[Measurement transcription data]
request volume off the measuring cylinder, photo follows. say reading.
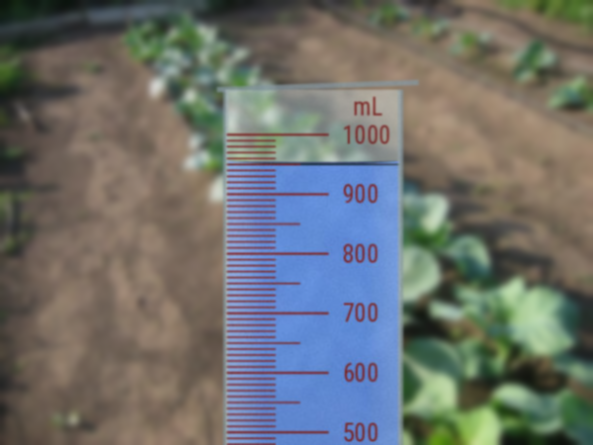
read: 950 mL
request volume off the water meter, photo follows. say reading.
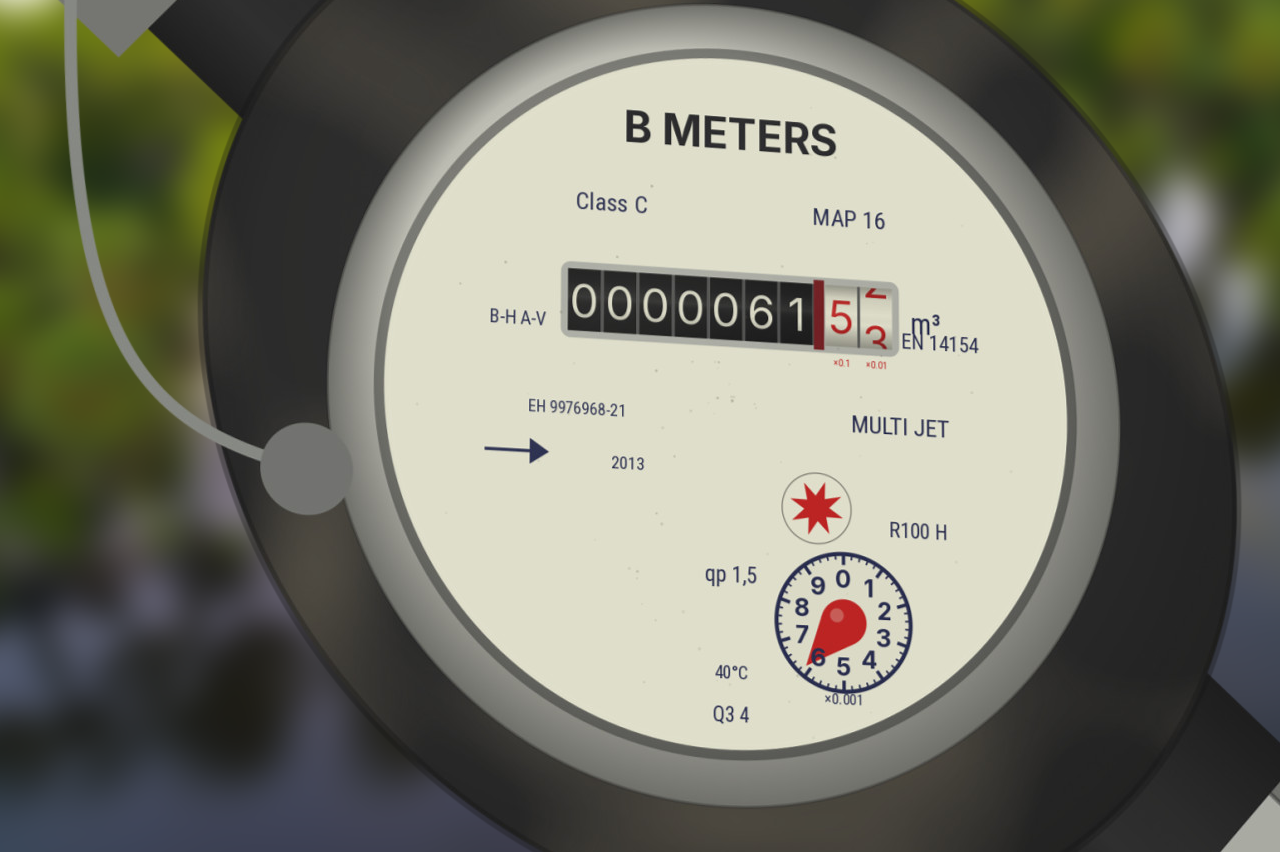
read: 61.526 m³
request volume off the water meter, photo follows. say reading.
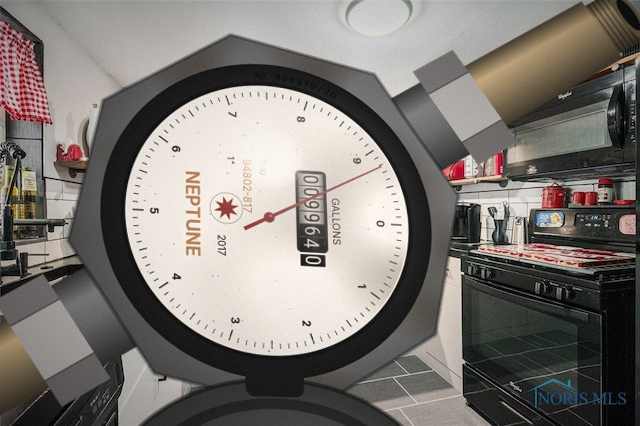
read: 99639.2 gal
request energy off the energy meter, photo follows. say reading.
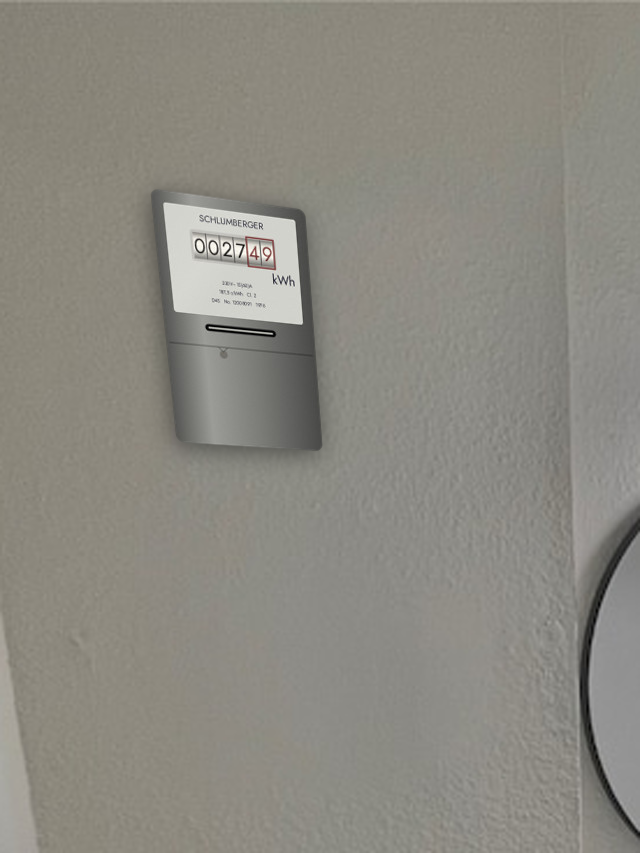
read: 27.49 kWh
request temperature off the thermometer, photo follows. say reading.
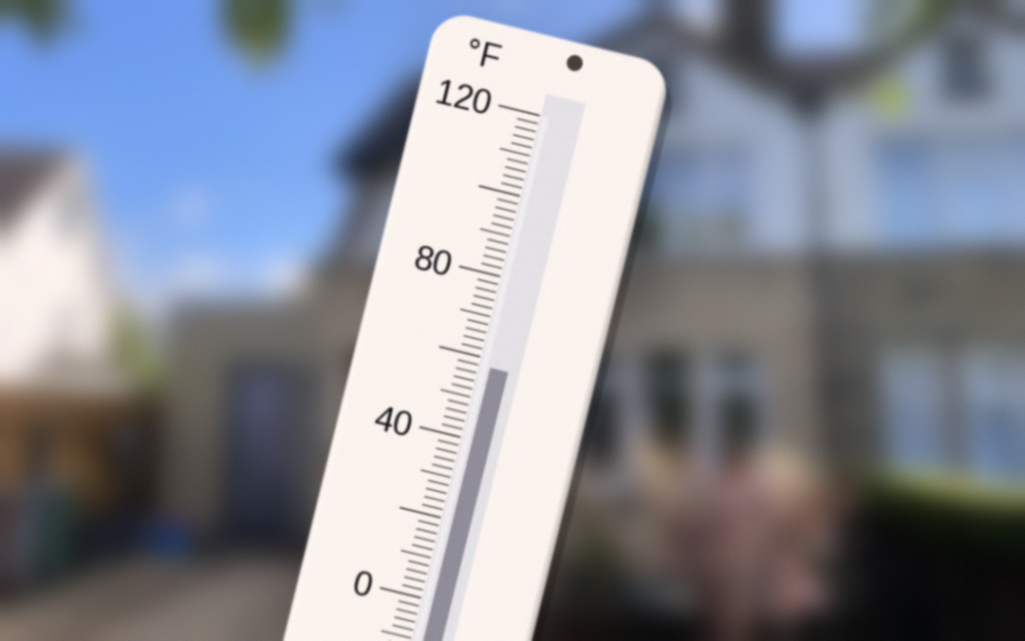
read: 58 °F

Aim of the task:
Lay out each line of the data above as a numbered list with blank lines left out, and omit the pictures from your answer.

Result of this task:
1. request volume off the measuring cylinder, photo follows. say reading.
2. read: 950 mL
3. request volume off the water meter, photo follows. say reading.
4. read: 61.526 m³
5. request volume off the water meter, photo follows. say reading.
6. read: 99639.2 gal
7. request energy off the energy meter, photo follows. say reading.
8. read: 27.49 kWh
9. request temperature off the thermometer, photo follows. say reading.
10. read: 58 °F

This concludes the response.